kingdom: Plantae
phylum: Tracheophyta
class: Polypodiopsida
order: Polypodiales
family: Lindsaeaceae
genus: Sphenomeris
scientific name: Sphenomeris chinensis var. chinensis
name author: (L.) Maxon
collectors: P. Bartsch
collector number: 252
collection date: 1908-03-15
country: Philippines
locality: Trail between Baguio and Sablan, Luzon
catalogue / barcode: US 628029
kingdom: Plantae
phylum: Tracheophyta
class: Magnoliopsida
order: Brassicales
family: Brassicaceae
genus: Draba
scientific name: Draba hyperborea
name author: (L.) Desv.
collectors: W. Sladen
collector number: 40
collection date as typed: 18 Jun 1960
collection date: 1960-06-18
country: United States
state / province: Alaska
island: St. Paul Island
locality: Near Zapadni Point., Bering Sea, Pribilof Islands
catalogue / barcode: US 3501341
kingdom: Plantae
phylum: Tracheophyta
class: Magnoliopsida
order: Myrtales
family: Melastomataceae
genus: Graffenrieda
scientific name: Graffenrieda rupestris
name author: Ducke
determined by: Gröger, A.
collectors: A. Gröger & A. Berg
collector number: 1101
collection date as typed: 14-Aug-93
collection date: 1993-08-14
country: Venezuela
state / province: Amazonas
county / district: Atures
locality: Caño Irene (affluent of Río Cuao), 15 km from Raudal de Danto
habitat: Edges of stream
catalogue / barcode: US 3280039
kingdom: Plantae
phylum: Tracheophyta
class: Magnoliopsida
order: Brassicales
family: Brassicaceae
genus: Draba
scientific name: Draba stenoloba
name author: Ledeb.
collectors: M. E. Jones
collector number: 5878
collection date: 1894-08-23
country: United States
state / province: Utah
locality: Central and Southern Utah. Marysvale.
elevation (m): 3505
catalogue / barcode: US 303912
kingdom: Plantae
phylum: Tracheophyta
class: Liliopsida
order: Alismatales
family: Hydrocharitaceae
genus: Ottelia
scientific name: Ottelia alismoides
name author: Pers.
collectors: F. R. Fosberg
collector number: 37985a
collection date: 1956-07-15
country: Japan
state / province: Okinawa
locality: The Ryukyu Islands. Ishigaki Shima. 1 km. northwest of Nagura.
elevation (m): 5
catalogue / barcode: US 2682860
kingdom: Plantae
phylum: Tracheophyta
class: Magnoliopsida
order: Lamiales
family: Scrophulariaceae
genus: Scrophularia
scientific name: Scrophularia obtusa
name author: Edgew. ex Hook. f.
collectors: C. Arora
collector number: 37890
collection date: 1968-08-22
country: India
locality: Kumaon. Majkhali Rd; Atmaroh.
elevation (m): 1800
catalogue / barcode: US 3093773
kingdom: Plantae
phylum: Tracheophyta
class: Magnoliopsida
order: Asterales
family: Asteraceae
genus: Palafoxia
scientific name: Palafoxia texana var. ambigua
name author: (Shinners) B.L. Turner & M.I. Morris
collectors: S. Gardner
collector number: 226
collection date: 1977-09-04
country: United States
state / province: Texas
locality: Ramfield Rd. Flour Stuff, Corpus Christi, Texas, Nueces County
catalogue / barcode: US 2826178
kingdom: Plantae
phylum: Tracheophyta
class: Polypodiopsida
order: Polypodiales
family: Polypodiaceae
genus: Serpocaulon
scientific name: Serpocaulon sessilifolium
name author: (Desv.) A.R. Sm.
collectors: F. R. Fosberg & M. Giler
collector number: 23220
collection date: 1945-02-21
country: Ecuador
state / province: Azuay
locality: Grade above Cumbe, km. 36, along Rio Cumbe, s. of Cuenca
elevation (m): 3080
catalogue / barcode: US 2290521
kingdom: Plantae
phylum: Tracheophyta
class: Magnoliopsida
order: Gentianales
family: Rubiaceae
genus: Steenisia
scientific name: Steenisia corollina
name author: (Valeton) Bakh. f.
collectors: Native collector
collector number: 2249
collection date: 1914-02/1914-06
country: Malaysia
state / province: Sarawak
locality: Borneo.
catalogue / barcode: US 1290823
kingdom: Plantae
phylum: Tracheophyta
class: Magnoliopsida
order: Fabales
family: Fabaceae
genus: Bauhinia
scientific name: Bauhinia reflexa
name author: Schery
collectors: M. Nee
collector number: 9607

____________________

= Written request =
Set down every line of the records above word for word, changing and leaving out nothing.

= The output =
kingdom: Plantae
phylum: Tracheophyta
class: Polypodiopsida
order: Polypodiales
family: Lindsaeaceae
genus: Sphenomeris
scientific name: Sphenomeris chinensis var. chinensis
name author: (L.) Maxon
collectors: P. Bartsch
collector number: 252
collection date: 1908-03-15
country: Philippines
locality: Trail between Baguio and Sablan, Luzon
catalogue / barcode: US 628029
kingdom: Plantae
phylum: Tracheophyta
class: Magnoliopsida
order: Brassicales
family: Brassicaceae
genus: Draba
scientific name: Draba hyperborea
name author: (L.) Desv.
collectors: W. Sladen
collector number: 40
collection date as typed: 18 Jun 1960
collection date: 1960-06-18
country: United States
state / province: Alaska
island: St. Paul Island
locality: Near Zapadni Point., Bering Sea, Pribilof Islands
catalogue / barcode: US 3501341
kingdom: Plantae
phylum: Tracheophyta
class: Magnoliopsida
order: Myrtales
family: Melastomataceae
genus: Graffenrieda
scientific name: Graffenrieda rupestris
name author: Ducke
determined by: Gröger, A.
collectors: A. Gröger & A. Berg
collector number: 1101
collection date as typed: 14-Aug-93
collection date: 1993-08-14
country: Venezuela
state / province: Amazonas
county / district: Atures
locality: Caño Irene (affluent of Río Cuao), 15 km from Raudal de Danto
habitat: Edges of stream
catalogue / barcode: US 3280039
kingdom: Plantae
phylum: Tracheophyta
class: Magnoliopsida
order: Brassicales
family: Brassicaceae
genus: Draba
scientific name: Draba stenoloba
name author: Ledeb.
collectors: M. E. Jones
collector number: 5878
collection date: 1894-08-23
country: United States
state / province: Utah
locality: Central and Southern Utah. Marysvale.
elevation (m): 3505
catalogue / barcode: US 303912
kingdom: Plantae
phylum: Tracheophyta
class: Liliopsida
order: Alismatales
family: Hydrocharitaceae
genus: Ottelia
scientific name: Ottelia alismoides
name author: Pers.
collectors: F. R. Fosberg
collector number: 37985a
collection date: 1956-07-15
country: Japan
state / province: Okinawa
locality: The Ryukyu Islands. Ishigaki Shima. 1 km. northwest of Nagura.
elevation (m): 5
catalogue / barcode: US 2682860
kingdom: Plantae
phylum: Tracheophyta
class: Magnoliopsida
order: Lamiales
family: Scrophulariaceae
genus: Scrophularia
scientific name: Scrophularia obtusa
name author: Edgew. ex Hook. f.
collectors: C. Arora
collector number: 37890
collection date: 1968-08-22
country: India
locality: Kumaon. Majkhali Rd; Atmaroh.
elevation (m): 1800
catalogue / barcode: US 3093773
kingdom: Plantae
phylum: Tracheophyta
class: Magnoliopsida
order: Asterales
family: Asteraceae
genus: Palafoxia
scientific name: Palafoxia texana var. ambigua
name author: (Shinners) B.L. Turner & M.I. Morris
collectors: S. Gardner
collector number: 226
collection date: 1977-09-04
country: United States
state / province: Texas
locality: Ramfield Rd. Flour Stuff, Corpus Christi, Texas, Nueces County
catalogue / barcode: US 2826178
kingdom: Plantae
phylum: Tracheophyta
class: Polypodiopsida
order: Polypodiales
family: Polypodiaceae
genus: Serpocaulon
scientific name: Serpocaulon sessilifolium
name author: (Desv.) A.R. Sm.
collectors: F. R. Fosberg & M. Giler
collector number: 23220
collection date: 1945-02-21
country: Ecuador
state / province: Azuay
locality: Grade above Cumbe, km. 36, along Rio Cumbe, s. of Cuenca
elevation (m): 3080
catalogue / barcode: US 2290521
kingdom: Plantae
phylum: Tracheophyta
class: Magnoliopsida
order: Gentianales
family: Rubiaceae
genus: Steenisia
scientific name: Steenisia corollina
name author: (Valeton) Bakh. f.
collectors: Native collector
collector number: 2249
collection date: 1914-02/1914-06
country: Malaysia
state / province: Sarawak
locality: Borneo.
catalogue / barcode: US 1290823
kingdom: Plantae
phylum: Tracheophyta
class: Magnoliopsida
order: Fabales
family: Fabaceae
genus: Bauhinia
scientific name: Bauhinia reflexa
name author: Schery
collectors: M. Nee
collector number: 9607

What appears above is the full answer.